Rodinson parle pour le "positivisme" des études orientales, et pour leur acquis philologique, tout en mesurant les limites à la lumière acceptée de la critique sur l'eurocentrisme etc.
Mais il prend position critique vis à vis des nationalistes et "spécialistes indigènes" et les "plus bruyants" d'entre eux, ainsi que vis à vis des soutiens anticolonialistes qu'ils ont en Europe, quand ils tendent à l'apologétique.
L'argument : les expressions du rejet des sciences européennes modernes comme coloniales, mais l'absorption, masquée ou déniée, des résultats et usage des matériaux et concepts de ces sciences. La question n'est pas celle d'une polémique, revanche, injustice, idéologisme primant sur le scientifique. Mais celle en effet de la dynamique des idéologies : la faiblesse scientifique et alors politique de ces positions critiques (anticolonialistes, nationalistes, "indigènes"), non dans leur captation déniée, mais dans l'absence - ou la présence alors, c'est l'enjeu de leur discussion - d'une théorisation renouvelée, effectivement le travail critique fait, du rapport entre idéologie et épistémologie. Y a-t-il une telle proposition, sur quelle base, sur quelle refondation critique de base. (cf, tiens, le premier cours donné par Saussure à l'EPHE : commencer contre les unités voyelle-sonante-consonne, commencer en posant autrement, et alors déroulant toute la re-théorisation.) Il y faut une théorie de la culture - nécessairement critique, dans ce cas, des théories eurocentriques dans leur eurocentrisme (l'accusation idéologique ne suffit pas) et dans leur théoricité.
Le terrain que se donne Rodinson, et qu'il parcourt avec poids : justement la dynamique historique de l'idéologique, contre l'idéalisme d'ailleurs en pratique.

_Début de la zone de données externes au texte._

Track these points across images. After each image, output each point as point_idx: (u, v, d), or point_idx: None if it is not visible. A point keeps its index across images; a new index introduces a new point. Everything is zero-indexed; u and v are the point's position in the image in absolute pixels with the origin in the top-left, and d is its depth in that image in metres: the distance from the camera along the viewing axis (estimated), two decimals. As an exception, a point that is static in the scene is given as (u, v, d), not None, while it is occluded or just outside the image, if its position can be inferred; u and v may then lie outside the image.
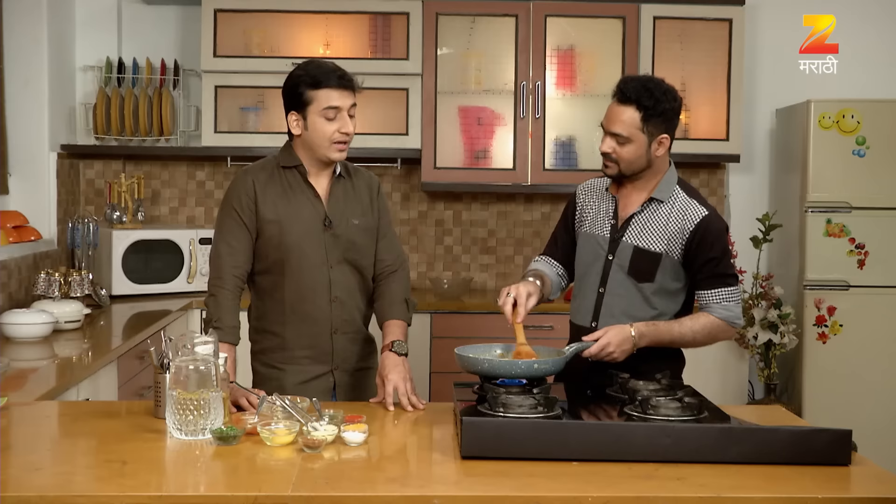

Et alors, dans son épistémologie, soignée, et historicisée, dont conjoncturellelent pour les besoins en réflexivité de la crise de l'orientalisme (comme de la crise de toutes les disciplines au tournant des 60s), de la recherche, et des champs des études orientales et études islamiques en particulier. Il y trace à chaque jalon possible le profil (tiens, il dit faciès) du nouage épistémologie / idéologie.
Pour l'orientalisme, il souligne la domination de la philologie, "positiviste" (par auto-défense) mais aussi agnostique, et alors susceptible d'être emportée par toute idéologie, ou "idées générales de l'époque" qui traîne hors du champ fort occupé de "l'immense travail" de l'apprentissage des langues, de la critique des textes et de la fabrication des"instruments de travail", champ de l'orientaliste. Hors de ce champ : les sciences humaines qui viennent changer la règle du jeu, contre l'accumulation détaillée et spécialisée des matériaux, la pratique du problème (cf Jakobson, Benveniste et al.) ; le philosophisme qui (se) donne (comme) le cadre des généralisations et synthèses ; les idéologies qui traînent s'agissant du rapport social des pays européens avec les pays de "l'Orient" et l'islam - héritages d'idéologies savantes des siècles précédents (plus capables de produire leur propre idéologie, par ex. type l'universalisme des Lumières), éloquence et audibilité publique (presse, literature, dont de jeunesse) des missionnaires chrétiens, des colonialistes, de la politique coloniale et orientale des gouvernements, etc.